> [SUPPLIED INFORMATION]
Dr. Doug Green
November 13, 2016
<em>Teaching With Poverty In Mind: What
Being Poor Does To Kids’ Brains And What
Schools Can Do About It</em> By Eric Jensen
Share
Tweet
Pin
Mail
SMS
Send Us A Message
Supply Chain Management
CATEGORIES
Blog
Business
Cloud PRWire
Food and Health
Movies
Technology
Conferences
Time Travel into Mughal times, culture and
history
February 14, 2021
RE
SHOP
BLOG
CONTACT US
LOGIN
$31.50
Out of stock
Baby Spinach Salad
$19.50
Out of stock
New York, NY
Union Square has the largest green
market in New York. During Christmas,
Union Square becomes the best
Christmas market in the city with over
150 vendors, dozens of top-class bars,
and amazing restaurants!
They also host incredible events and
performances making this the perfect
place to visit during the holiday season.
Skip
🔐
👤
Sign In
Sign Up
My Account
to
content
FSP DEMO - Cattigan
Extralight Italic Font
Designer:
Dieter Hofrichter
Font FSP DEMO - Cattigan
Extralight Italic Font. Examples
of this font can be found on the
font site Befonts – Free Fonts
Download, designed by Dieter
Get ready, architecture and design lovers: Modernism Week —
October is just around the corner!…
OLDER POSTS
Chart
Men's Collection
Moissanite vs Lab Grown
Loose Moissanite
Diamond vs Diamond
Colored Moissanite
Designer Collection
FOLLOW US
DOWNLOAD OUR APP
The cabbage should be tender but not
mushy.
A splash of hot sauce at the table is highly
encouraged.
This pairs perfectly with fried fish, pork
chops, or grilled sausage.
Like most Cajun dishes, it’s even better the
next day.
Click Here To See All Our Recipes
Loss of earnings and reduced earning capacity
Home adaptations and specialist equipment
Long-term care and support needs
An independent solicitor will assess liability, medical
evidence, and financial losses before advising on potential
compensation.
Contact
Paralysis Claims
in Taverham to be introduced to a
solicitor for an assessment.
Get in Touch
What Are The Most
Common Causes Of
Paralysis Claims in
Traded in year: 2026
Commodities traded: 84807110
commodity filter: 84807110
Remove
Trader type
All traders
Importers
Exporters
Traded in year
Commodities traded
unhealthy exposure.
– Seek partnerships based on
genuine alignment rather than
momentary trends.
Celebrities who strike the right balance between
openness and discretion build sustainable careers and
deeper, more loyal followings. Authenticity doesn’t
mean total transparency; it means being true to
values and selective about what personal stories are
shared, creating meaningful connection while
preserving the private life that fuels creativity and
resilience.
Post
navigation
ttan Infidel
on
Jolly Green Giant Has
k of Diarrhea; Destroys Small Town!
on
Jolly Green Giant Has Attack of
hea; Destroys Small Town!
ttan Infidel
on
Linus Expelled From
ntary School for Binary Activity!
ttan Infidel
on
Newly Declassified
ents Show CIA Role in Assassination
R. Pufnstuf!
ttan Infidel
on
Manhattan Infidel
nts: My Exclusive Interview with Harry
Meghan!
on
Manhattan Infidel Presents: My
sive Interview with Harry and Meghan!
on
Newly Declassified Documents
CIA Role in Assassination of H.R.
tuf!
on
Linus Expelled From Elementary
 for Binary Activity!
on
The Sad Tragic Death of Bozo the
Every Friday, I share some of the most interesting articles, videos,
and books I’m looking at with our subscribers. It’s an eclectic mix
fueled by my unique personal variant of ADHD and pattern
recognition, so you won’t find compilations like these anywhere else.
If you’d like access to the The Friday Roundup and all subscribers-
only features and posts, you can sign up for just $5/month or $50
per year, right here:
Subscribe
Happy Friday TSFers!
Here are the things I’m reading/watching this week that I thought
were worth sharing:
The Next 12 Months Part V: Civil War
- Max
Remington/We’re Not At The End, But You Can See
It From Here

> [DIRECTIVE]
Please render the data as a JSON list of strings, one string per line with blank lines omitted, starting at the very beginning and ending at the line containing "This pairs perfectly with fried fish, pork", with that line included and nothing after it.

> [TASK SOLUTION]
[
  "Dr. Doug Green",
  "November 13, 2016",
  "<em>Teaching With Poverty In Mind: What",
  "Being Poor Does To Kids’ Brains And What",
  "Schools Can Do About It</em> By Eric Jensen",
  "Share",
  "Tweet",
  "Pin",
  "Mail",
  "SMS",
  "Send Us A Message",
  "Supply Chain Management",
  "CATEGORIES",
  "Blog",
  "Business",
  "Cloud PRWire",
  "Food and Health",
  "Movies",
  "Technology",
  "Conferences",
  "Time Travel into Mughal times, culture and",
  "history",
  "February 14, 2021",
  "RE",
  "SHOP",
  "BLOG",
  "CONTACT US",
  "LOGIN",
  "$31.50",
  "Out of stock",
  "Baby Spinach Salad",
  "$19.50",
  "Out of stock",
  "New York, NY",
  "Union Square has the largest green",
  "market in New York. During Christmas,",
  "Union Square becomes the best",
  "Christmas market in the city with over",
  "150 vendors, dozens of top-class bars,",
  "and amazing restaurants!",
  "They also host incredible events and",
  "performances making this the perfect",
  "place to visit during the holiday season.",
  "Skip",
  "🔐",
  "👤",
  "Sign In",
  "Sign Up",
  "My Account",
  "to",
  "content",
  "FSP DEMO - Cattigan",
  "Extralight Italic Font",
  "Designer:",
  "Dieter Hofrichter",
  "Font FSP DEMO - Cattigan",
  "Extralight Italic Font. Examples",
  "of this font can be found on the",
  "font site Befonts – Free Fonts",
  "Download, designed by Dieter",
  "Get ready, architecture and design lovers: Modernism Week —",
  "October is just around the corner!…",
  "OLDER POSTS",
  "Chart",
  "Men's Collection",
  "Moissanite vs Lab Grown",
  "Loose Moissanite",
  "Diamond vs Diamond",
  "Colored Moissanite",
  "Designer Collection",
  "FOLLOW US",
  "DOWNLOAD OUR APP",
  "The cabbage should be tender but not",
  "mushy.",
  "A splash of hot sauce at the table is highly",
  "encouraged.",
  "This pairs perfectly with fried fish, pork"
]